Of the bill's substantial group of trade measures, one that has already attracted much attention and is likely to attract even more in the weeks and months ahead is the requirement to terminate the Mexican trucks pilot program. The U.S. Department of Transportation put this program in place in 2007, six years after a dispute settlement panel convened under the North American Free Trade Agreement (NAFTA) found that a blanket refusal by the United States to consider applications by Mexican companies to provide cross-border trucking services breaches U.S. obligations under NAFTA.

In February 2007, the U.S. Department of Transportation launched a pilot program permitting up to 100 Mexican trucking companies to carry cargo into the United States, beyond a 20-25 mile commercial zone at the U.S.-Mexican border, provided that the trucks and their drivers meet rigorous standards. To date, trucks from some 26 Mexican companies have entered the United States under the program.

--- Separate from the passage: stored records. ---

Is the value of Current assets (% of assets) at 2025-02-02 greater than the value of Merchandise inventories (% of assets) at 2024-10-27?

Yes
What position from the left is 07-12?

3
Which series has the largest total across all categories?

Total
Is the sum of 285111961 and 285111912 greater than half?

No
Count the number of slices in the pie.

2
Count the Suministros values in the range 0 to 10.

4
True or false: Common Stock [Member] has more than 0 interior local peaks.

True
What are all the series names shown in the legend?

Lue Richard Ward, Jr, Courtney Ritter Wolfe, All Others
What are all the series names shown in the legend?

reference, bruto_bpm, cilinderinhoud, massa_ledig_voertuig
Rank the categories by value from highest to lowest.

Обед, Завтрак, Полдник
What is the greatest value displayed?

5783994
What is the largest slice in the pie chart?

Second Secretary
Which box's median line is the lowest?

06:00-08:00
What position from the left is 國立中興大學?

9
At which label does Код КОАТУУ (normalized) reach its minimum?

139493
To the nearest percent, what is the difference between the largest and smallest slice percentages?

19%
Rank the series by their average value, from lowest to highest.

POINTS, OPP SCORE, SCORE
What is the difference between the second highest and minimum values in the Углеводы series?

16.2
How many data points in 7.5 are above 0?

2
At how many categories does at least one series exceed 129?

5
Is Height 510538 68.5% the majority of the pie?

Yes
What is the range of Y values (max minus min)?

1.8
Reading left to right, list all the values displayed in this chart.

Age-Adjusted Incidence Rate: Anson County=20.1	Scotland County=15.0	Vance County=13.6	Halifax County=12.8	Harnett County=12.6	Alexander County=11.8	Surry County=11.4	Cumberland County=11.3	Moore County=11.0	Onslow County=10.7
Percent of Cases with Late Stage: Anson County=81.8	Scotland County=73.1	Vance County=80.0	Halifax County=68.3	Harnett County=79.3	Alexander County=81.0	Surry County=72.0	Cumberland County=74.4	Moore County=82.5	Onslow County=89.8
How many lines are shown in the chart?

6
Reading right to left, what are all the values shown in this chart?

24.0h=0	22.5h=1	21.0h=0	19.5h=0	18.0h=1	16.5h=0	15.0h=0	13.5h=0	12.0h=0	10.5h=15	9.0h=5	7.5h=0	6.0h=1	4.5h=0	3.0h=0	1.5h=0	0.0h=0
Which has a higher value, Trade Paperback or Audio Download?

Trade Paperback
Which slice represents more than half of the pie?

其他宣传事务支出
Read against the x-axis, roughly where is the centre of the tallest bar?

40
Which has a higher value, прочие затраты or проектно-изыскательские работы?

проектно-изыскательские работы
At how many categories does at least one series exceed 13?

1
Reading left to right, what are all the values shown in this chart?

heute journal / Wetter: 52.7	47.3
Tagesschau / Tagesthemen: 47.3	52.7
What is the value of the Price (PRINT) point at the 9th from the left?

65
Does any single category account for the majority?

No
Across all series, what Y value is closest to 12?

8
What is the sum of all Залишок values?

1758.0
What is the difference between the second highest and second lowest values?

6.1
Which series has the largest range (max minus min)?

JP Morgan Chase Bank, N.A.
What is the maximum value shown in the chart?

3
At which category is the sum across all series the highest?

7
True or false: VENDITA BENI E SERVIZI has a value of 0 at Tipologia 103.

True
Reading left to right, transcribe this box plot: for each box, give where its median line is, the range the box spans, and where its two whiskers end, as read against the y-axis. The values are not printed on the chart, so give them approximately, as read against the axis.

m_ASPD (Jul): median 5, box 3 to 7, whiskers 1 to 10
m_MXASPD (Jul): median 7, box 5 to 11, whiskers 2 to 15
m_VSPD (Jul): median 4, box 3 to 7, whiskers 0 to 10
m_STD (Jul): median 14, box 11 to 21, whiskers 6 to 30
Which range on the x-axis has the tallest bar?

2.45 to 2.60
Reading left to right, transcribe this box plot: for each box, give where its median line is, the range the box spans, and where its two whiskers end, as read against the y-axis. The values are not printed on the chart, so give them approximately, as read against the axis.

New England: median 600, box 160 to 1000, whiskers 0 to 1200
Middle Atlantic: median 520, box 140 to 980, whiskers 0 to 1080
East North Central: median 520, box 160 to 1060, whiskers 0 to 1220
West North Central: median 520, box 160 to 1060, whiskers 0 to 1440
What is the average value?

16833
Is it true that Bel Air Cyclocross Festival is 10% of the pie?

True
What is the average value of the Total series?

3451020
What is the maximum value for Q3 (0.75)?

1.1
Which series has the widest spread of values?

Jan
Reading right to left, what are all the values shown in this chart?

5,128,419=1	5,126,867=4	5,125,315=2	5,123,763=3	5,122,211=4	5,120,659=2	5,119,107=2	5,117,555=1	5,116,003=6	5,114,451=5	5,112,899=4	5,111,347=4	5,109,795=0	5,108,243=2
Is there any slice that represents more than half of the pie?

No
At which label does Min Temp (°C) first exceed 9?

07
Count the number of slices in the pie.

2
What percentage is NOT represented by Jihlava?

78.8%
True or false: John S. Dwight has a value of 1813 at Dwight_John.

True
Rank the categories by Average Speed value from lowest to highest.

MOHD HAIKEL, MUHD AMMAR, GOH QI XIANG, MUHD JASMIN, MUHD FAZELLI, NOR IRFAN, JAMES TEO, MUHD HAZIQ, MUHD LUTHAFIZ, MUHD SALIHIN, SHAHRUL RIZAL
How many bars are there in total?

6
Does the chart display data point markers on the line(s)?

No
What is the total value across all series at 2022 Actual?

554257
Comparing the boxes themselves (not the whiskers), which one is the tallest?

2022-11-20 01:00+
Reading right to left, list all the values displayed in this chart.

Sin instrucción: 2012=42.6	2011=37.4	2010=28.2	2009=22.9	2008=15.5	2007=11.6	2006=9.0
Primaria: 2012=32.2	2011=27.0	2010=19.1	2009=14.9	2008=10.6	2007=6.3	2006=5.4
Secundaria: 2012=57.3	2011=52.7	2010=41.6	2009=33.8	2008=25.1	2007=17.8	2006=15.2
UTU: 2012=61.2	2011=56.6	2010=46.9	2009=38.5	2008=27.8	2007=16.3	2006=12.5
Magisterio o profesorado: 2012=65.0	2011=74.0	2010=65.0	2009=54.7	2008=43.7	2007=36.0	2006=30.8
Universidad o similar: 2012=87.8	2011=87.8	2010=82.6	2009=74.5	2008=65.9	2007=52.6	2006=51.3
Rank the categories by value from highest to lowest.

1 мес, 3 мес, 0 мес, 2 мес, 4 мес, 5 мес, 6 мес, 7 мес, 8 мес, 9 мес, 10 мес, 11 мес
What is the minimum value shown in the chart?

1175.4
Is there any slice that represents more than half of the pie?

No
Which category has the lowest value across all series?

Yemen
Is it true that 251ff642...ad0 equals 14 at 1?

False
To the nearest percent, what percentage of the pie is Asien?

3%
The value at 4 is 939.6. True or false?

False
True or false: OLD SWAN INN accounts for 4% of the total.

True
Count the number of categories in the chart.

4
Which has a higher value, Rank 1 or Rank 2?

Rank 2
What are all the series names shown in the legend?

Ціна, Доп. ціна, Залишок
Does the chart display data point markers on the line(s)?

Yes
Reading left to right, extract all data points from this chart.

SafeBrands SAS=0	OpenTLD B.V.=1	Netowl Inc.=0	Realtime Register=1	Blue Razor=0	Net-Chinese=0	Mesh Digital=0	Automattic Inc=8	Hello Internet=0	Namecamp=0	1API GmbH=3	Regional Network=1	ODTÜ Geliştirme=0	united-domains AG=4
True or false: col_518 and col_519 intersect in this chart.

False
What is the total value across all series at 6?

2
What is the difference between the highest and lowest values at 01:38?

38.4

Mexico already has indicated its intention to exercise its right to retaliate for the U.S. breach of its NAFTA obligation not to discriminate with respect to regulation of the provision of trucking services. According to some reports, the "benefits of equivalent effect" that Mexico would suspend involve approximately $2 billion in trade. Thus, Mexico could raise tariffs on $2 billion in U.S. exports, affecting diverse sectors of the U.S. economy. If the United States believed the retaliation was excessive, it would have to request the convening of another NAFTA panel to resolve that dispute.